§ **Plain-text document sources**

-- Opening Marker --

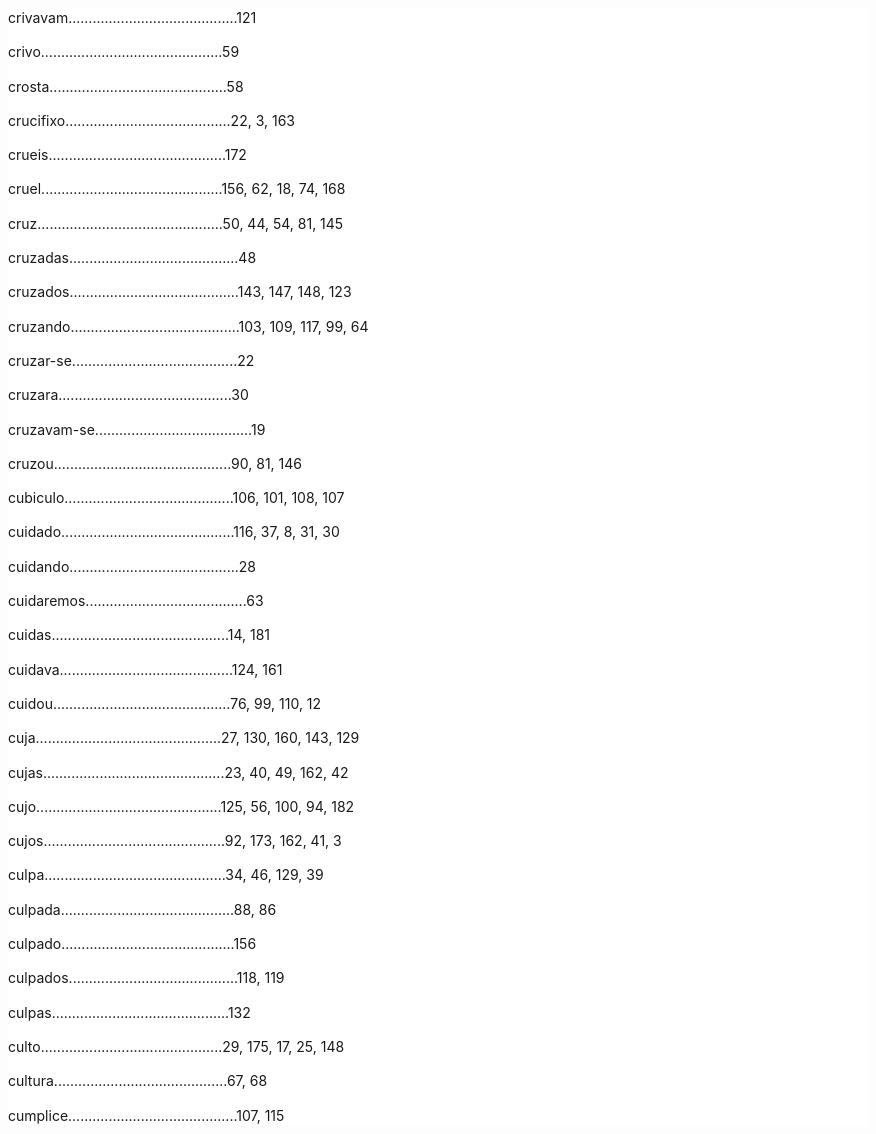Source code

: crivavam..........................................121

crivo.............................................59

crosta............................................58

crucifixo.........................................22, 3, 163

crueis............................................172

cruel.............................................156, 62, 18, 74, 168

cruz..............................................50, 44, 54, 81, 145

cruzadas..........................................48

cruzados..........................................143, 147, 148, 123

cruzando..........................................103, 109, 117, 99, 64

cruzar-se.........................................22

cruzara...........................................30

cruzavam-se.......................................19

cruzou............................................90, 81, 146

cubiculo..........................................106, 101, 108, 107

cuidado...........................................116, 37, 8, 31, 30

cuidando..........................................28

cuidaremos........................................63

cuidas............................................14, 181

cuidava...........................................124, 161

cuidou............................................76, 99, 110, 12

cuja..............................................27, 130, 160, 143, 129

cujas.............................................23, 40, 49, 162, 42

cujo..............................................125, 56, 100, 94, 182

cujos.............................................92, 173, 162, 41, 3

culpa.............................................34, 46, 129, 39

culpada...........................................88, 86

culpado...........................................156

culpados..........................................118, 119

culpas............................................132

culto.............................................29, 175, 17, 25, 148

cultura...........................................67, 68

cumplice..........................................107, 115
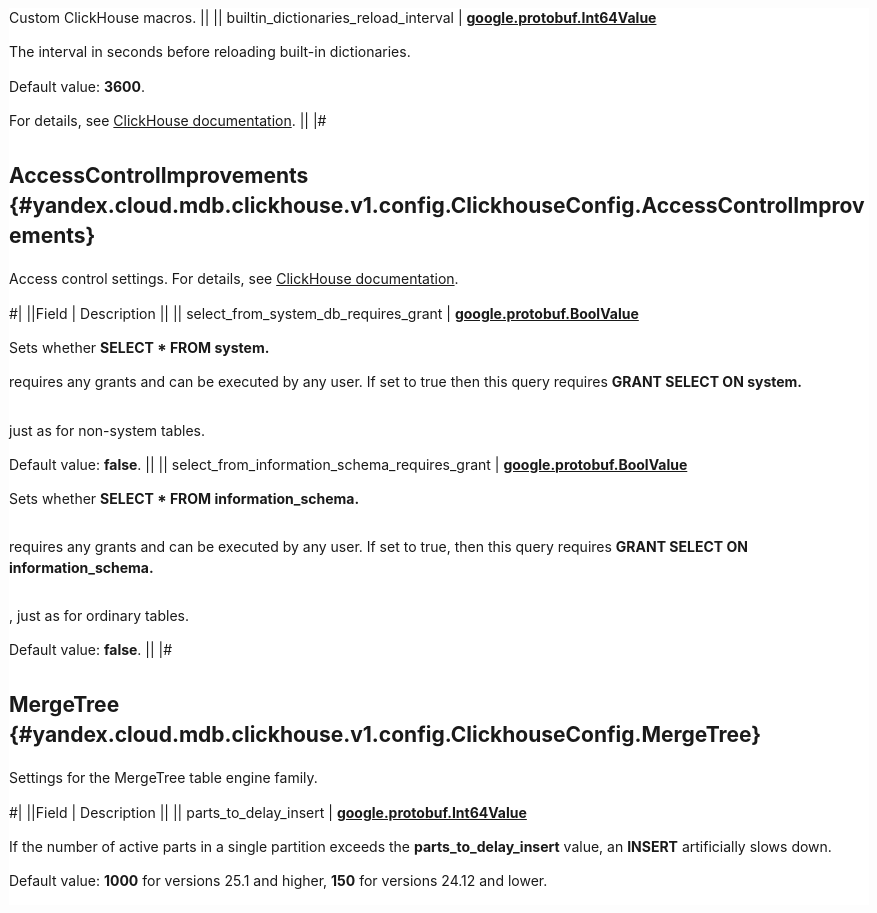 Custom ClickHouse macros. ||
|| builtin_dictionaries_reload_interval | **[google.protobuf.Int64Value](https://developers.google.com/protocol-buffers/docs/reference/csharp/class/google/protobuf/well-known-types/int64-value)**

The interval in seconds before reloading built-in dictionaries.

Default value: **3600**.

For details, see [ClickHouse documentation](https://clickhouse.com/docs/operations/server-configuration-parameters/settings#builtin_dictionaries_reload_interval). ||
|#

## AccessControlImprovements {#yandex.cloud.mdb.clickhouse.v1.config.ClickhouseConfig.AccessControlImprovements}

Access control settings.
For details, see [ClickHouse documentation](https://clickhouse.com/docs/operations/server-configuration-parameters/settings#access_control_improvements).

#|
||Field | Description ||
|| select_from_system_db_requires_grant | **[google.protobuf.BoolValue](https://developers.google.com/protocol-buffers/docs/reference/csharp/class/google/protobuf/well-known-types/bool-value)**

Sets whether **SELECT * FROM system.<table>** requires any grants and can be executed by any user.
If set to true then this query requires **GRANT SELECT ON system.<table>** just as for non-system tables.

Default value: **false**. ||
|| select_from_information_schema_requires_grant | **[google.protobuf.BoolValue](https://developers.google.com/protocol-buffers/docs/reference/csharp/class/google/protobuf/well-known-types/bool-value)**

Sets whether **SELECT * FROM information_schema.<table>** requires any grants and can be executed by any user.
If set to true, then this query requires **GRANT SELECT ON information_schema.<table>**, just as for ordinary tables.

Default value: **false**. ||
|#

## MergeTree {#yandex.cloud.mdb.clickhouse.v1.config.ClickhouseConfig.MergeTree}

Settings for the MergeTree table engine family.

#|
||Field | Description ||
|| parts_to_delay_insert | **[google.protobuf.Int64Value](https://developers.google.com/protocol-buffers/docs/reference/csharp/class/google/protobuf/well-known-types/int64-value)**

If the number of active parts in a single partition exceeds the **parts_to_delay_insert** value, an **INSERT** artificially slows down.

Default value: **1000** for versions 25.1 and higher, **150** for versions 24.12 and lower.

-- Closing Marker --
-- Opening Marker --

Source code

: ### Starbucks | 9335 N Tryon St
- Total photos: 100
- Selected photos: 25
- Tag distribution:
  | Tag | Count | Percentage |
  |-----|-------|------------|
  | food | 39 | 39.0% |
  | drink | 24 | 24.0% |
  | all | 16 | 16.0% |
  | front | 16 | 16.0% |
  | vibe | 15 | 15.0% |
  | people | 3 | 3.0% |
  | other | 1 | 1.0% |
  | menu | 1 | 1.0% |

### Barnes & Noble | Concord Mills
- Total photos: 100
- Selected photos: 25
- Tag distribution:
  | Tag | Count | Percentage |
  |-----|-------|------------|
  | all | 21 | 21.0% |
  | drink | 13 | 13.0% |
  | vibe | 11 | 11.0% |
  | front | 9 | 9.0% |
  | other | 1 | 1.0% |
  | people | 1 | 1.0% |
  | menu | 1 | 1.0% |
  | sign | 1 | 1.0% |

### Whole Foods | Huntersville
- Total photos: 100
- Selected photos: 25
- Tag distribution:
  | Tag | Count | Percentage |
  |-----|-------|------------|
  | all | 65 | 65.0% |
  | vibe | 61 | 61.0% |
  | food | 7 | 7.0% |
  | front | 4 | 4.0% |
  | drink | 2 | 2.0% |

-- Closing Marker --
-- Opening Marker --

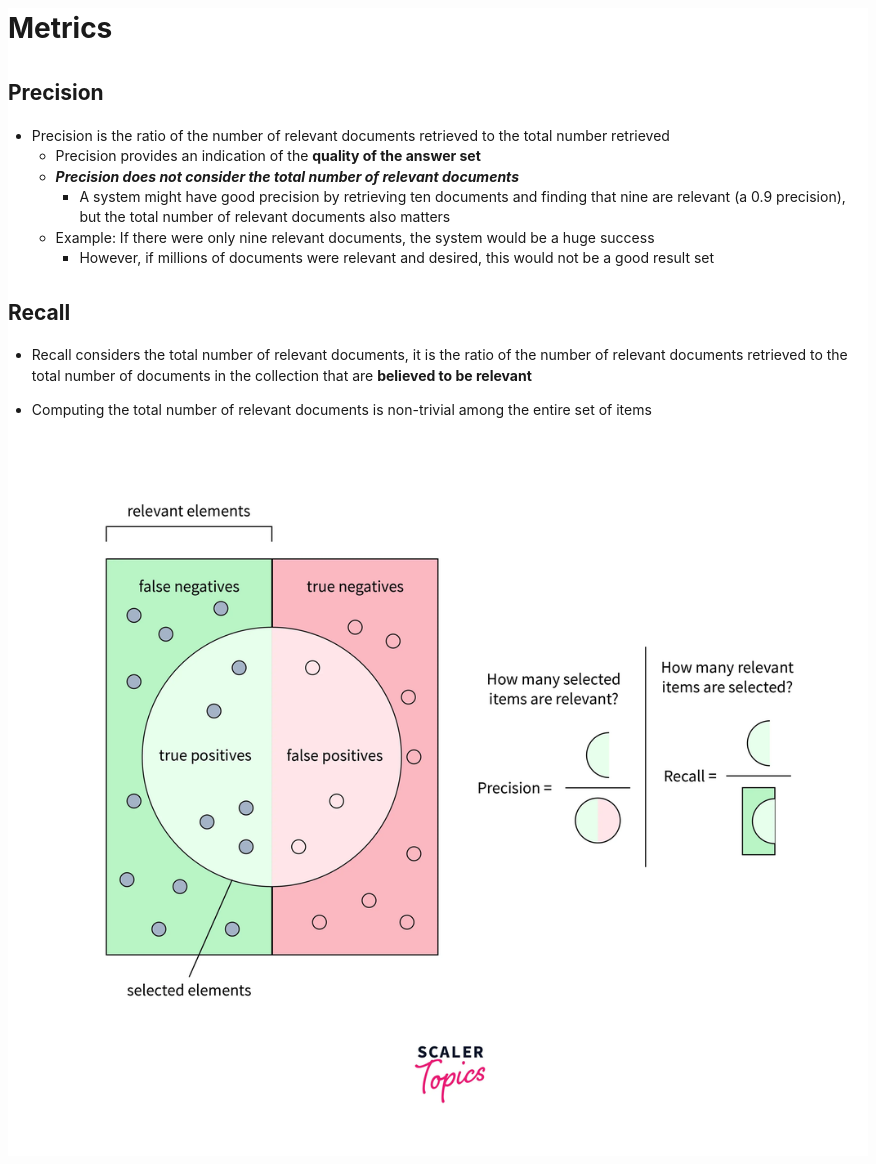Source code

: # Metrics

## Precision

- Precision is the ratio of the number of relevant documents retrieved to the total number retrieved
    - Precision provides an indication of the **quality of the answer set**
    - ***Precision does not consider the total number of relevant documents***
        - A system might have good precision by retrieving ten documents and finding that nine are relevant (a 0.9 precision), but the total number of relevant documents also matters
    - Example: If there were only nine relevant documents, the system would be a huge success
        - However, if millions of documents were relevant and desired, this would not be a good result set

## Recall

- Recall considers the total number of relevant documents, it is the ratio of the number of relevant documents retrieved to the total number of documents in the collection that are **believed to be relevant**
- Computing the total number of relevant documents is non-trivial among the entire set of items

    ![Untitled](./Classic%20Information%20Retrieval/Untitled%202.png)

-- Closing Marker --

§ **Exercise directions**
Return the number of lines in the data above that include the word "this", and nothing else.

§ **Task response**
3